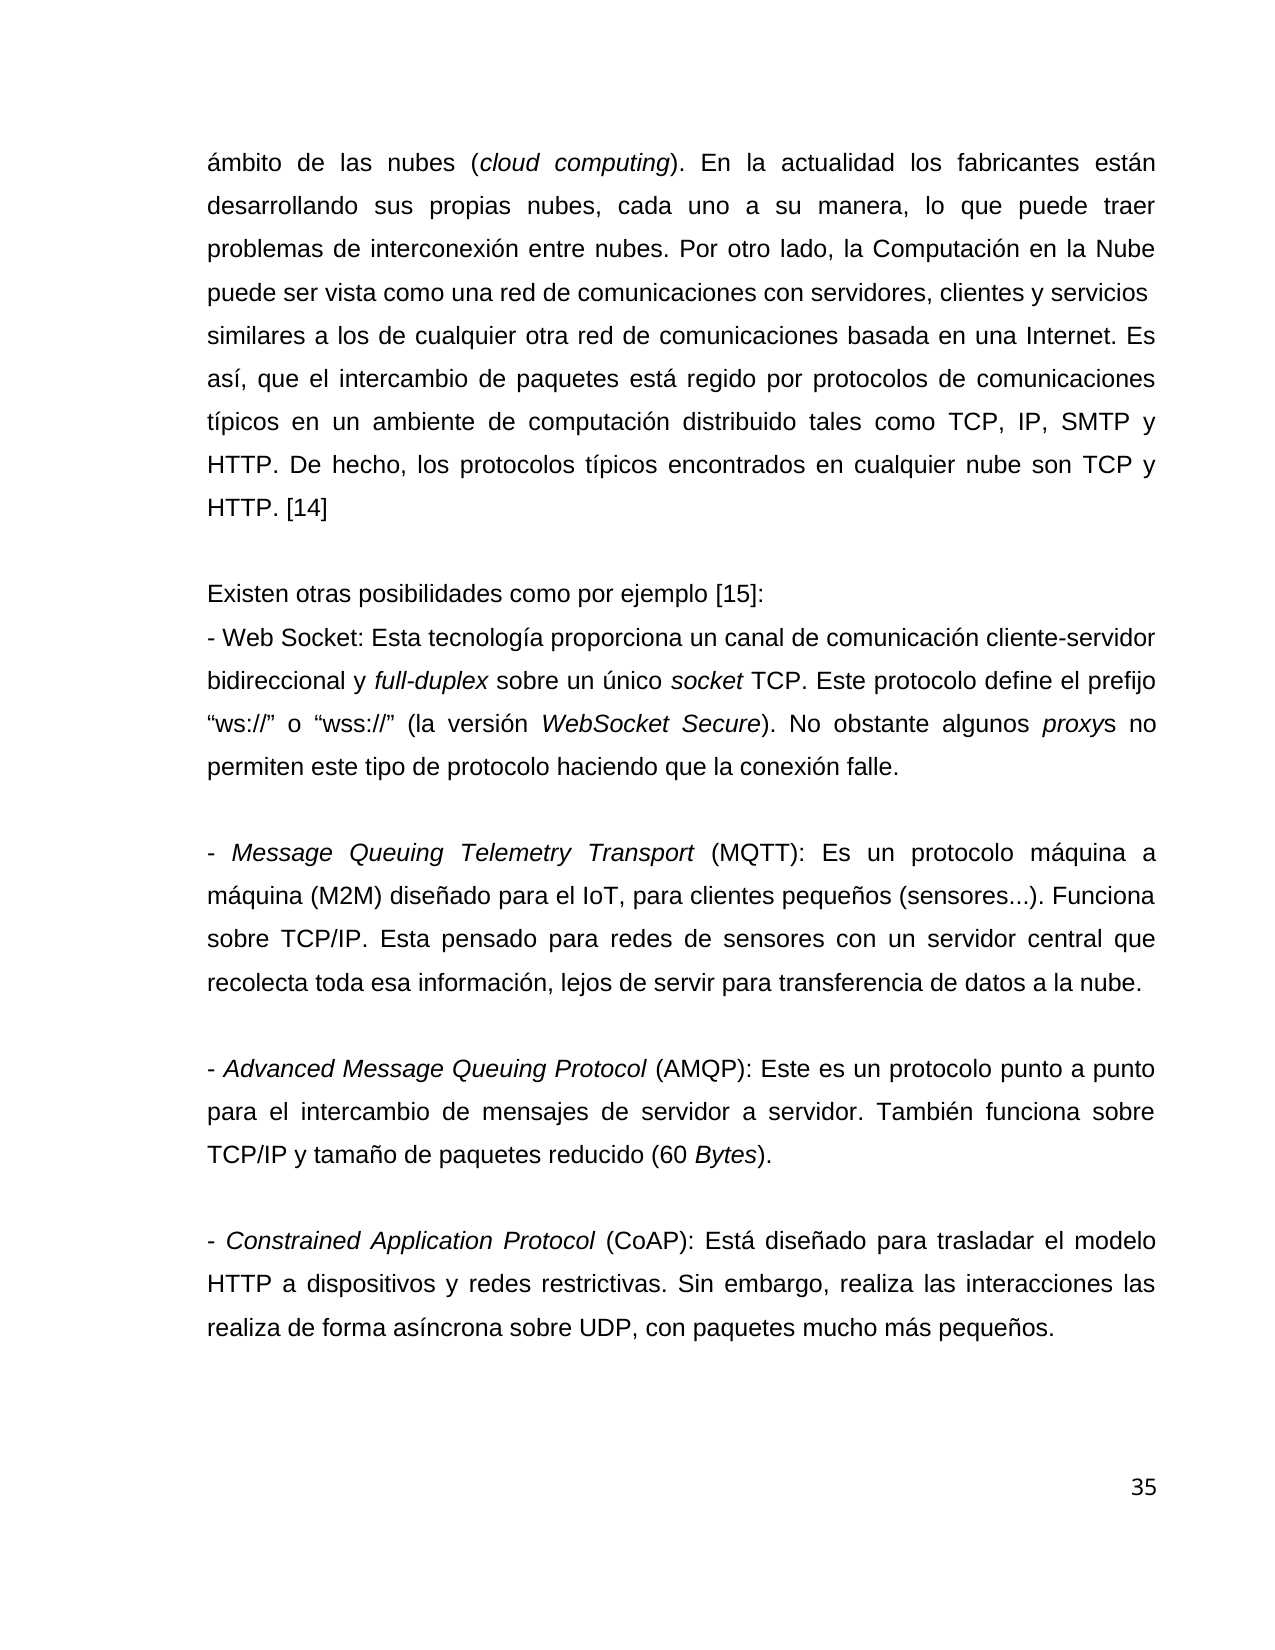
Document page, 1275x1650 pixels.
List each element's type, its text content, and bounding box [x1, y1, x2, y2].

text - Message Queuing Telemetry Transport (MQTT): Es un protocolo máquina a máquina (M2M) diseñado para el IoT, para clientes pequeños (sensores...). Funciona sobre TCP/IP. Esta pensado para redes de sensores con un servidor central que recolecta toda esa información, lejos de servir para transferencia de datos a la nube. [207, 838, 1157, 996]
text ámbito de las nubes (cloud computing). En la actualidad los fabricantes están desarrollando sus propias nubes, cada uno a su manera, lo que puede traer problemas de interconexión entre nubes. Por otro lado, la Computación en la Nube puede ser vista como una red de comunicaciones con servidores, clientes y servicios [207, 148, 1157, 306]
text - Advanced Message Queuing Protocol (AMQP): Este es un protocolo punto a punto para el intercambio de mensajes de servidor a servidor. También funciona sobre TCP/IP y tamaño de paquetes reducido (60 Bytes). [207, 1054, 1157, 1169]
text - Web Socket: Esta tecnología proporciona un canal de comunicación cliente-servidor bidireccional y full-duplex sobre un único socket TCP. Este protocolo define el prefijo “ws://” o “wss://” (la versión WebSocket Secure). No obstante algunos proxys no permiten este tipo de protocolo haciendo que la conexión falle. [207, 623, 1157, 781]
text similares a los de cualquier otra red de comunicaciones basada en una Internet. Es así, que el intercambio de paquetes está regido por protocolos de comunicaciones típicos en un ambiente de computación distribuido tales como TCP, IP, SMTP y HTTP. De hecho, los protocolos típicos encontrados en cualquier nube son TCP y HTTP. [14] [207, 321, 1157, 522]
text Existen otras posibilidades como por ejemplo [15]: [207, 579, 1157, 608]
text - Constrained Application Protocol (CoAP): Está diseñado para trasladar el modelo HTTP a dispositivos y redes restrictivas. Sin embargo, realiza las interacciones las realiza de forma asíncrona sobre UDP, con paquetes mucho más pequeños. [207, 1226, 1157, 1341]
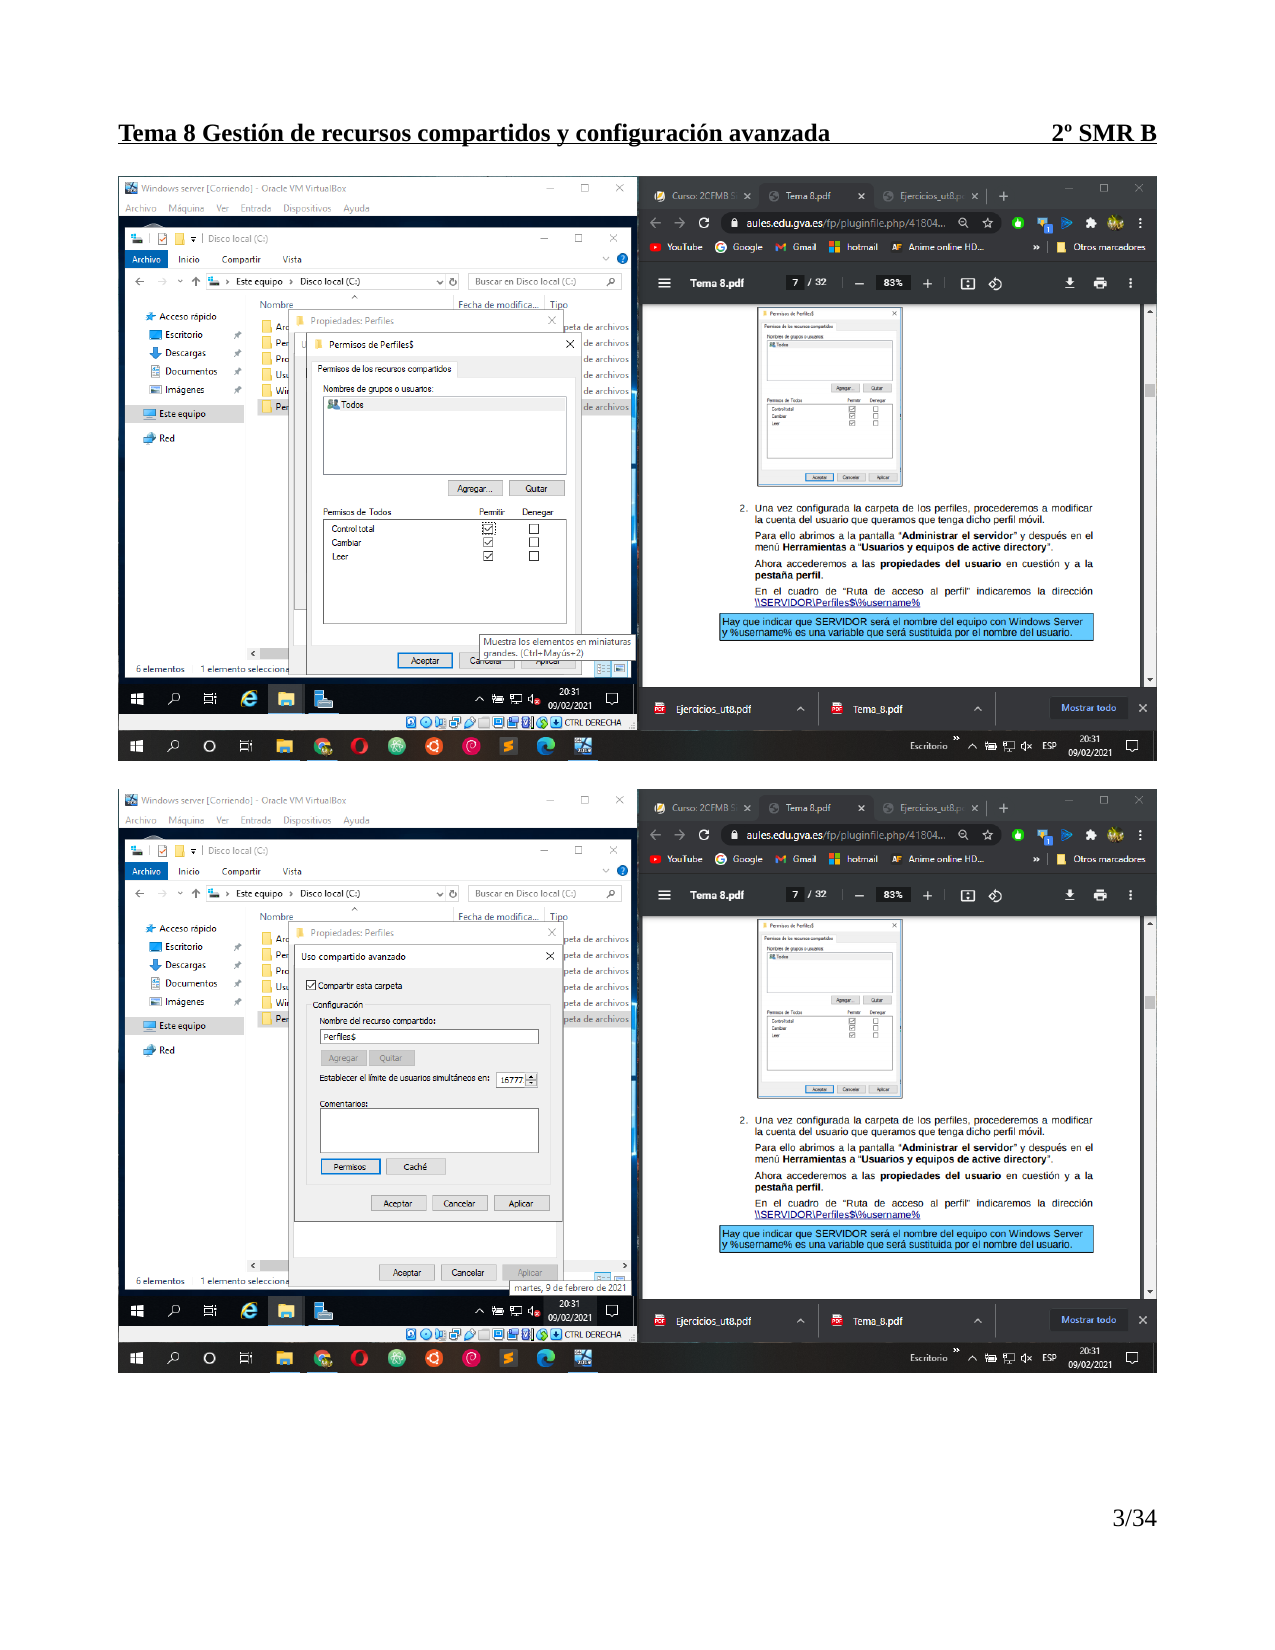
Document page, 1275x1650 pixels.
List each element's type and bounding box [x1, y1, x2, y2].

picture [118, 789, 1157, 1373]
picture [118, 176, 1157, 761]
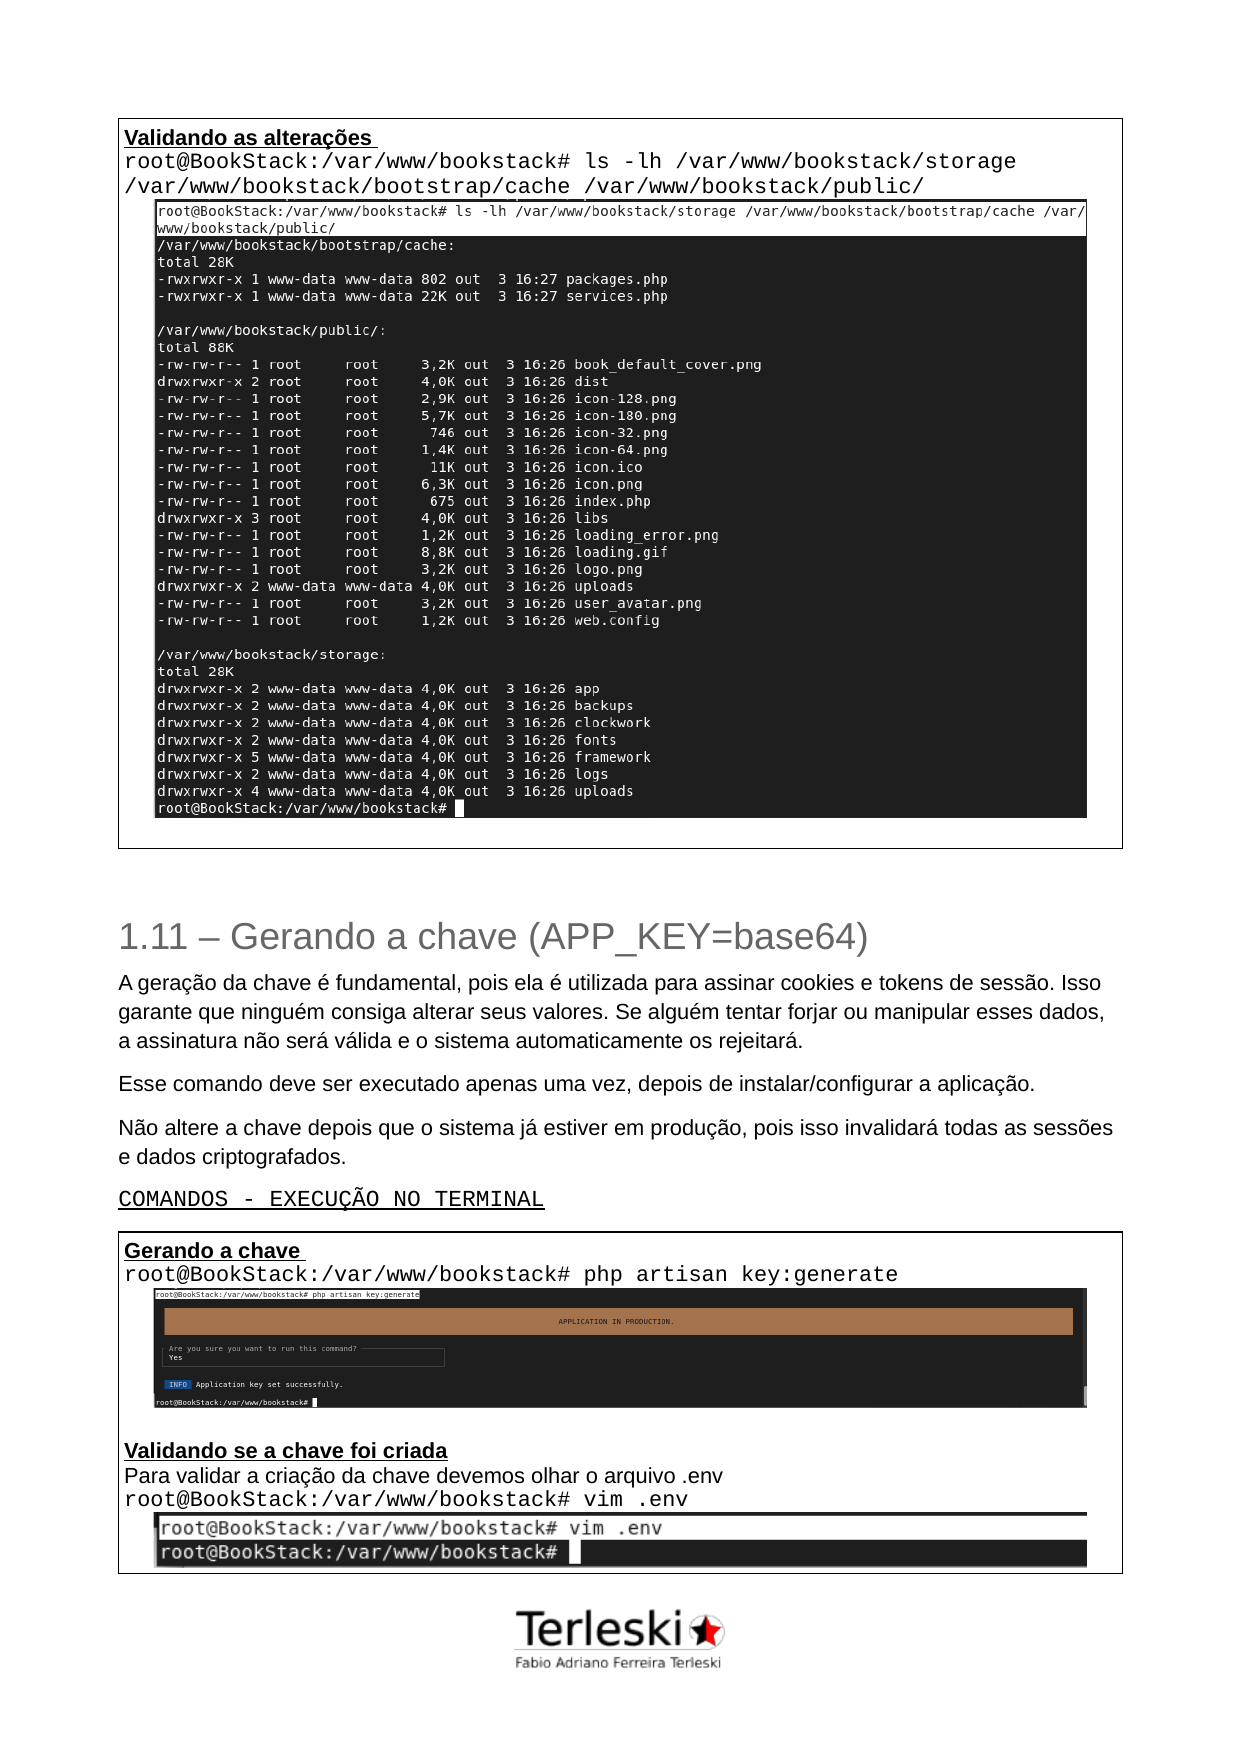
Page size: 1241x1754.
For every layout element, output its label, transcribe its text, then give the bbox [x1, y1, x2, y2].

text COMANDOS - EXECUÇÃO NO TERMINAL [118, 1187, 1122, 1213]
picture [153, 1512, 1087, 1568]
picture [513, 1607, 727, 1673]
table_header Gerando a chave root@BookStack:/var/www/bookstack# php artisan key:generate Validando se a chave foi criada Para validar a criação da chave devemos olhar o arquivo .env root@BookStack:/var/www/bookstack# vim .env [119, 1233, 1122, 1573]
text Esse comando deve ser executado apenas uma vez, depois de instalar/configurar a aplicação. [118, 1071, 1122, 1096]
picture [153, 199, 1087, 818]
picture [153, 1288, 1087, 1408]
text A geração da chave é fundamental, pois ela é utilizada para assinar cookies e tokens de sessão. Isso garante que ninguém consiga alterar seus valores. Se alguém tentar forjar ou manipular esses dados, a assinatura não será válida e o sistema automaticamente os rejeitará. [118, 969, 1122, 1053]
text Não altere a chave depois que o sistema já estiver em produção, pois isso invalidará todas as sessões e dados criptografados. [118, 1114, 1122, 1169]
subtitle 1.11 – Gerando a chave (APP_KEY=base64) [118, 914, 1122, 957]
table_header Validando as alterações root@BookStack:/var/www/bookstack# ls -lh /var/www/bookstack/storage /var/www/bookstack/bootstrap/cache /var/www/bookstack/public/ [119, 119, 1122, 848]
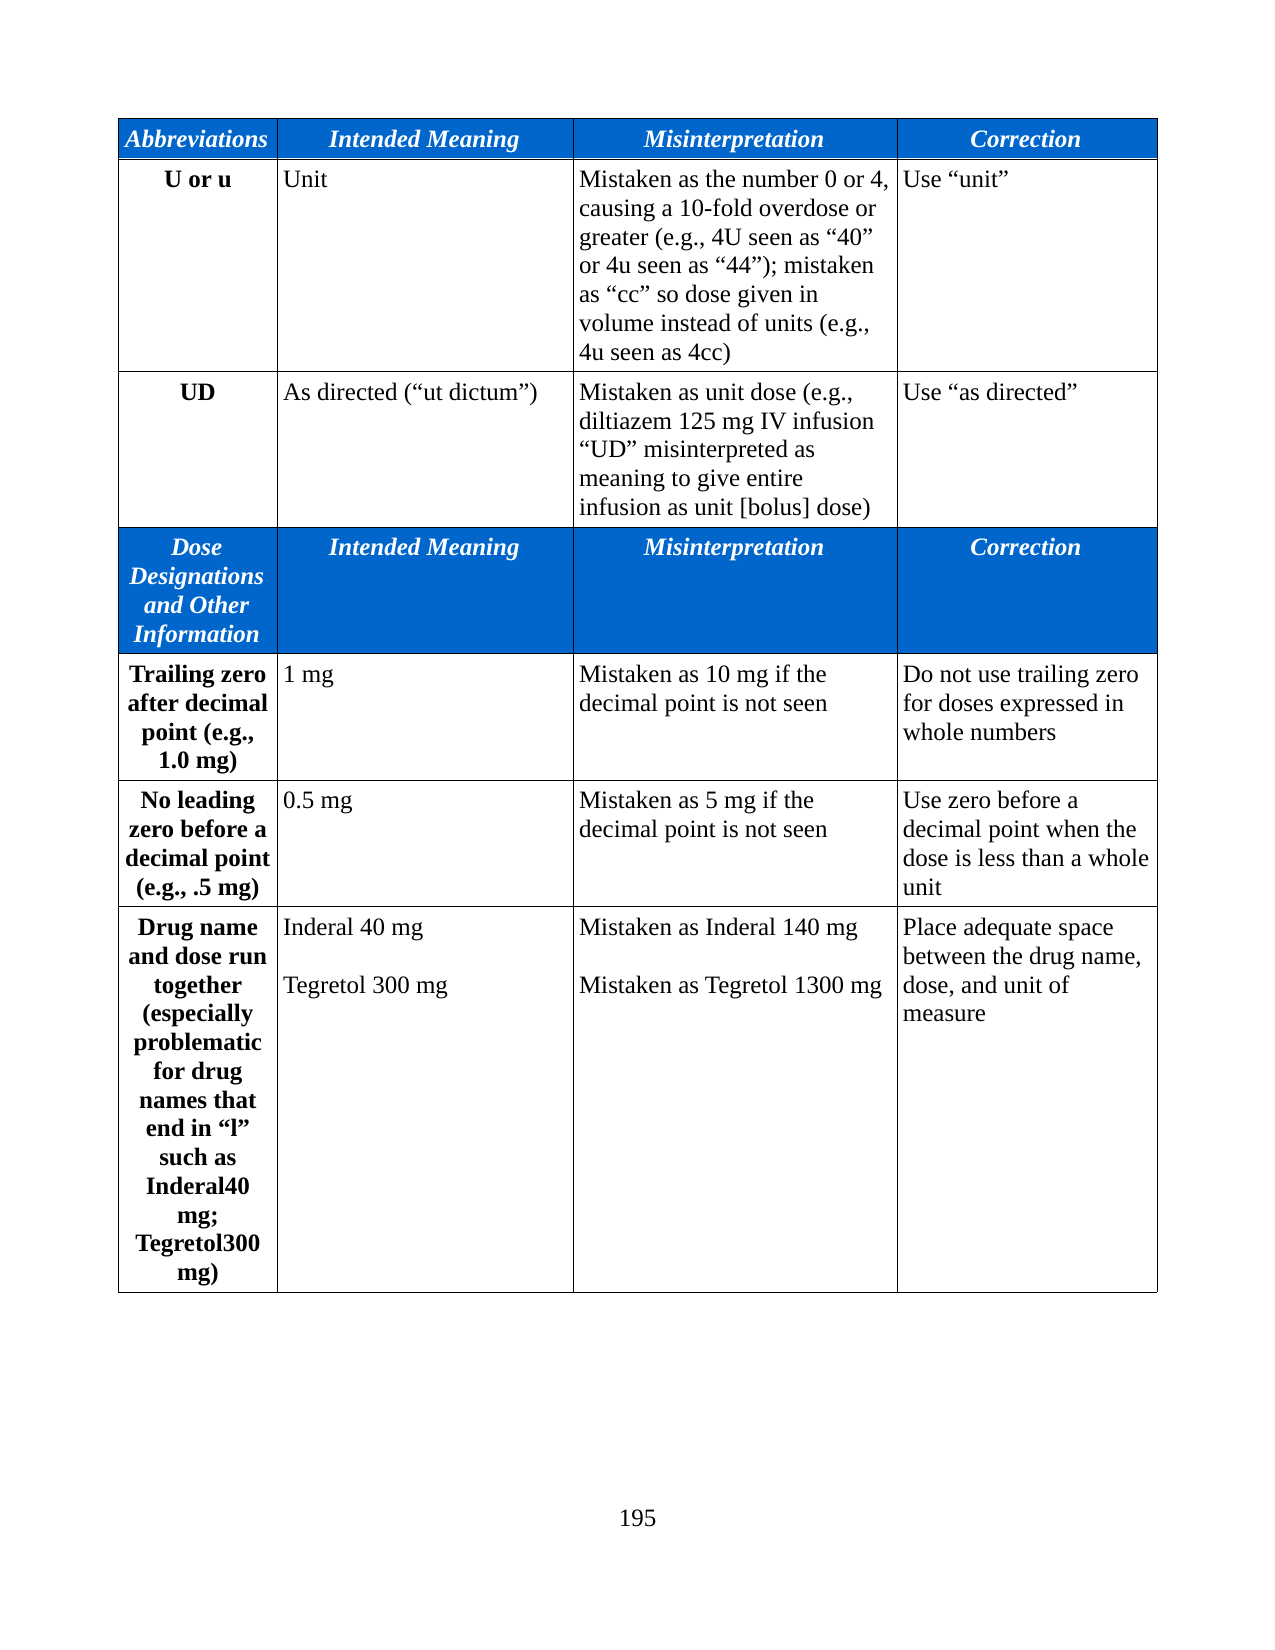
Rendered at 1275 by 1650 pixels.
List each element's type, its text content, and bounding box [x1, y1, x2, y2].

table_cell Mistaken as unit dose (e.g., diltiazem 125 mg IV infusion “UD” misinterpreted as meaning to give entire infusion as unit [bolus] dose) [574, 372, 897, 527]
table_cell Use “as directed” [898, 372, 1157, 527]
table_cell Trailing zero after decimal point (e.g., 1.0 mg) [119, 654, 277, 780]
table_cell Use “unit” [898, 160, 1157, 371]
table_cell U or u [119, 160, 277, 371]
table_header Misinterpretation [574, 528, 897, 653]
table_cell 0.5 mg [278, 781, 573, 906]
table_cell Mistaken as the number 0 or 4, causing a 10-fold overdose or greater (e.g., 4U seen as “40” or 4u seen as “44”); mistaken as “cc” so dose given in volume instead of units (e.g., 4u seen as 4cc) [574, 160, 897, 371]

━━━

#### TASK BRIEF:
Pull out every line of the rows above that contains the word "picture", and copy each of those lines in full. Case counts, so a line that has the word only in a different capitalization does not qualify.

#### FULL SOLUTION:
picture [118, 789, 1157, 1373]
picture [118, 176, 1157, 761]
picture [153, 1512, 1087, 1568]
picture [513, 1607, 727, 1673]
picture [153, 199, 1087, 818]
picture [153, 1288, 1087, 1408]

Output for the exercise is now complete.